Goal of the exercise:
Rewrite the listing below with "The image shows" changed to "This picture contains" everywhere it occurs. Leave the pictures out and keep every other word unchanged.

Items stored from a collection:
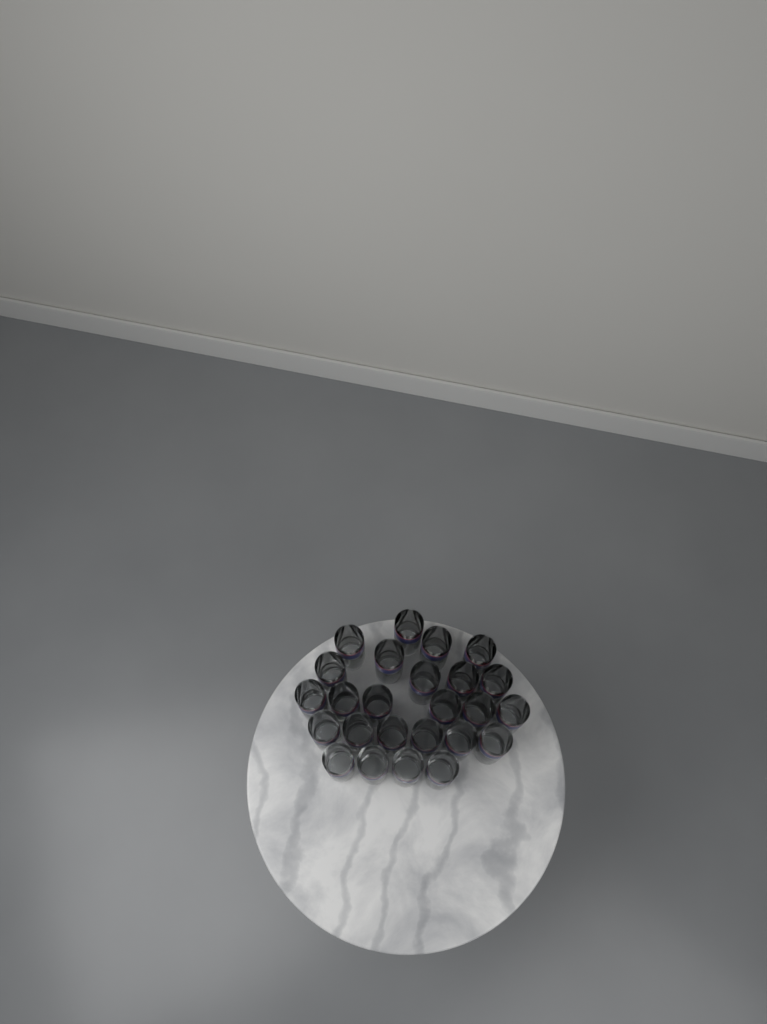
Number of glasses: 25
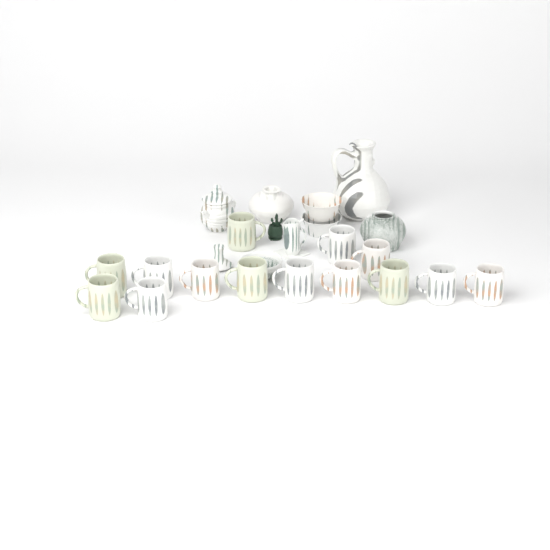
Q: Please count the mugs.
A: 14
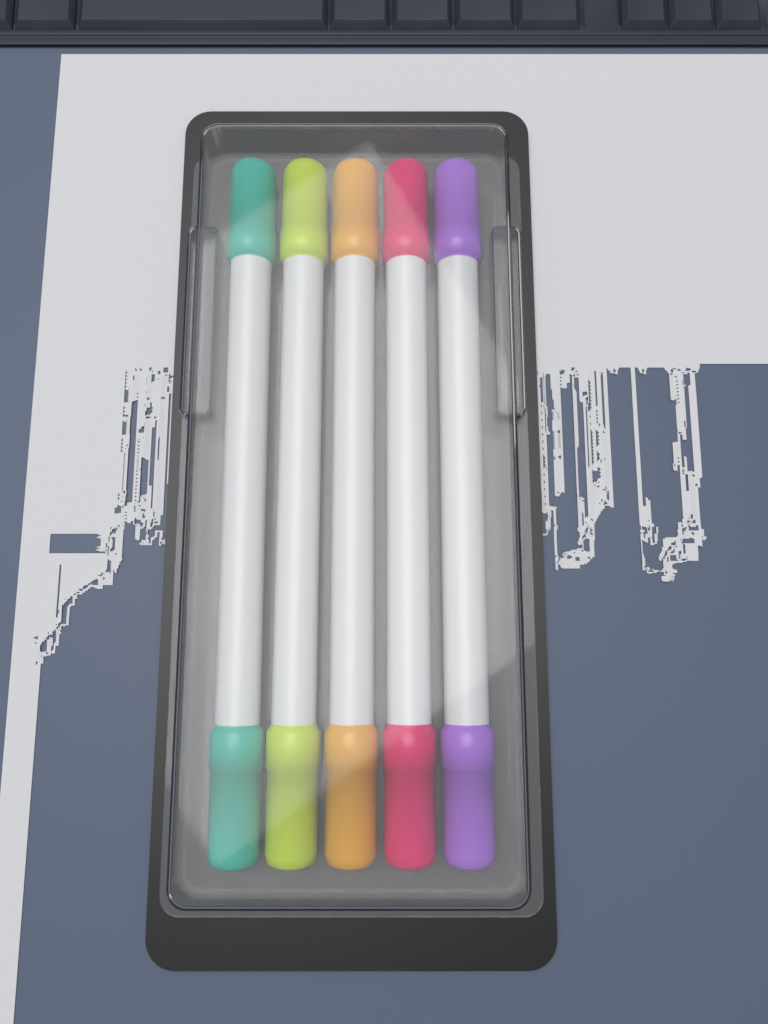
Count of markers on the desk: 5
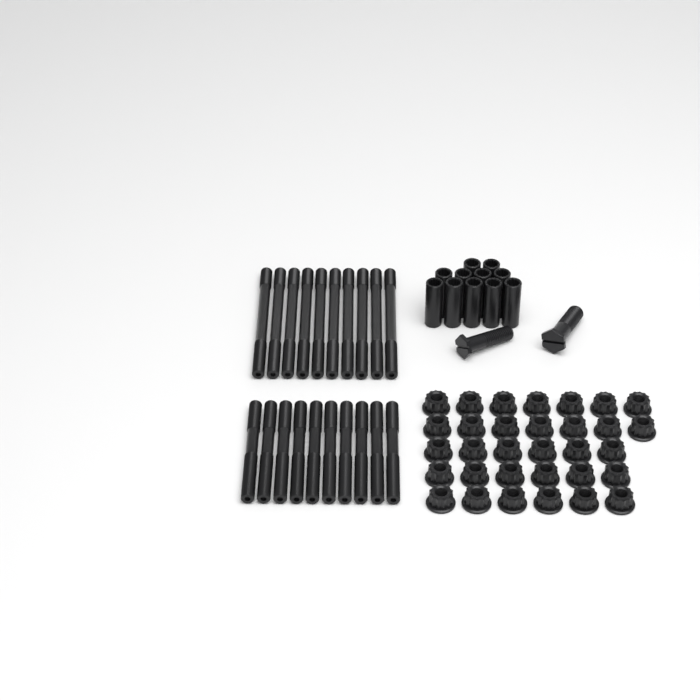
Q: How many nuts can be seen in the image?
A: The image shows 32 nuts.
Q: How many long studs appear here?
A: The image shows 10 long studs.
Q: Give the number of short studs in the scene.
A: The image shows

Solution for this problem:
Number of glasses: 25
Q: Please count the mugs.
A: 14
Count of markers on the desk: 5
Q: How many nuts can be seen in the image?
A: This picture contains 32 nuts.
Q: How many long studs appear here?
A: This picture contains 10 long studs.
Q: Give the number of short studs in the scene.
A: This picture contains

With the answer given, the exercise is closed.